- A record year of $8.1 billion into U.S.-based digital health companies in 2018 may represent the peak of the investment cycle, Rock Health Director of Research Megan Zweig said Wednesday at a HIMSS panel.
- The remarks come the same week the digital health venture fund released research indicating consumers are utilizing digital health tools at a higher rate than ever before. In a survey, the firm found that 89% of respondents have used a digital health tool, up 19% since 2015.
- But despite confidence the record amount of investment does not represent an investment bubble, future investment growth will likely not replicate the gains seen in the sector over the past few years, Zweig warned.
The digital health industry has seen consistent growth over the past decade, leading some to question if the space is entering an investment bubble. Zweig had a more nuanced view.
"You see this really dramatic upswing, and that has been true since 2011." Zweig said at a HIMSS panel Wednesday.
Last year's $8.1 billion came in $1 billion more than 2017. Zweig noted the uptick in new investments occurred despite an absence of initial public offerings in the space for more than two years.

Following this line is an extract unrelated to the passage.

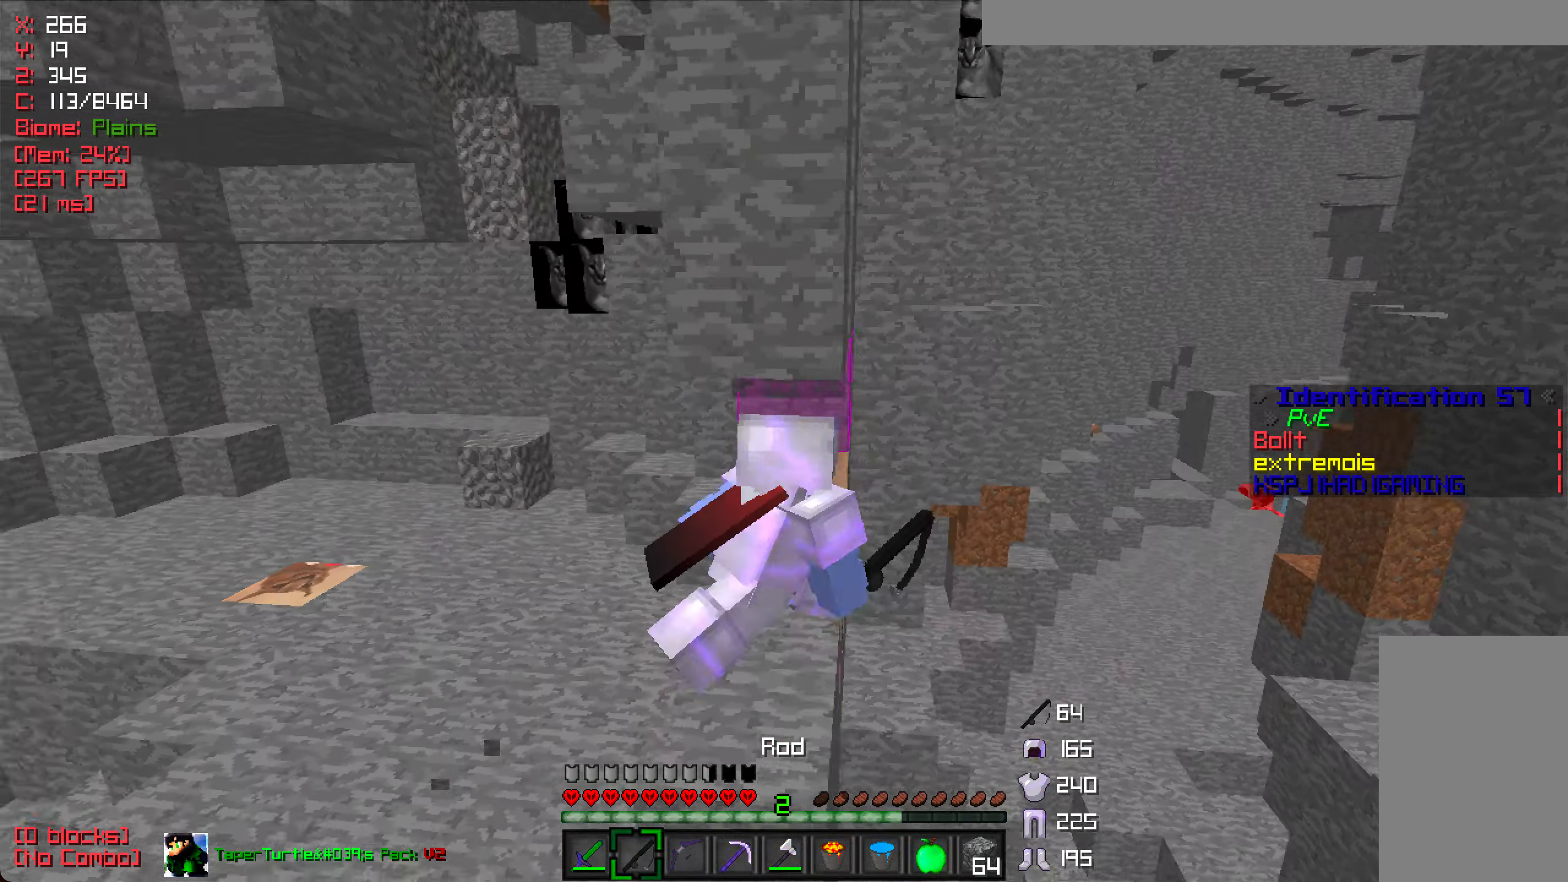
{"keys": [], "mouse": [], "events": [[150, "d", "up"], [433, "w", "up"]]}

In addition, Rock Health’s survey notes that wearable devices are utilized less among respondents seeking to be physically active or to lose weight. And 39% of users stopped using a wearable device during 2018 compared to 27% ceasing use in 2017.
"When that is happening, you start questioning if the investment being pumped into the sector is equal to the value that ultimately is being created," Zweig said.
But without telltale signs like overvaluation of companies, new investors flooding the space and business plans that burn through cash, Zweig doesn’t believe digital health is in a new investment bubble.
Other opportunities, such as using wearables to manage chronic conditions may be an answer to the lessened interest in using wearables to achieve fitness goals. There was a 10% jump in survey respondents who said a top reason for wearable use was to manage a diagnosis between 2017 and 2018.
"Digital therapeutic companies … raised really big rounds last year, but you are also seeing them having intentional validation pathways," Zweig said. "They are wanting their own studies and working in concert with FDA to make sure these solutions are properly vetted. You start to see them figure out how to price a product, how to get adoption by physicians to potentially prescribe them and how to get consumers to consistently adopt them."
One risk for lessened digital health interest is the potential for the macro-economy and the specter of a potential market contraction to spook venture investors.
"I do think we’re kind of at peak investment cycle, I don’t expect to see the same growth trajectory we’ve seen over the past couple of years. I could see it potentially still increasing but with a slower growth rate," Zweig said.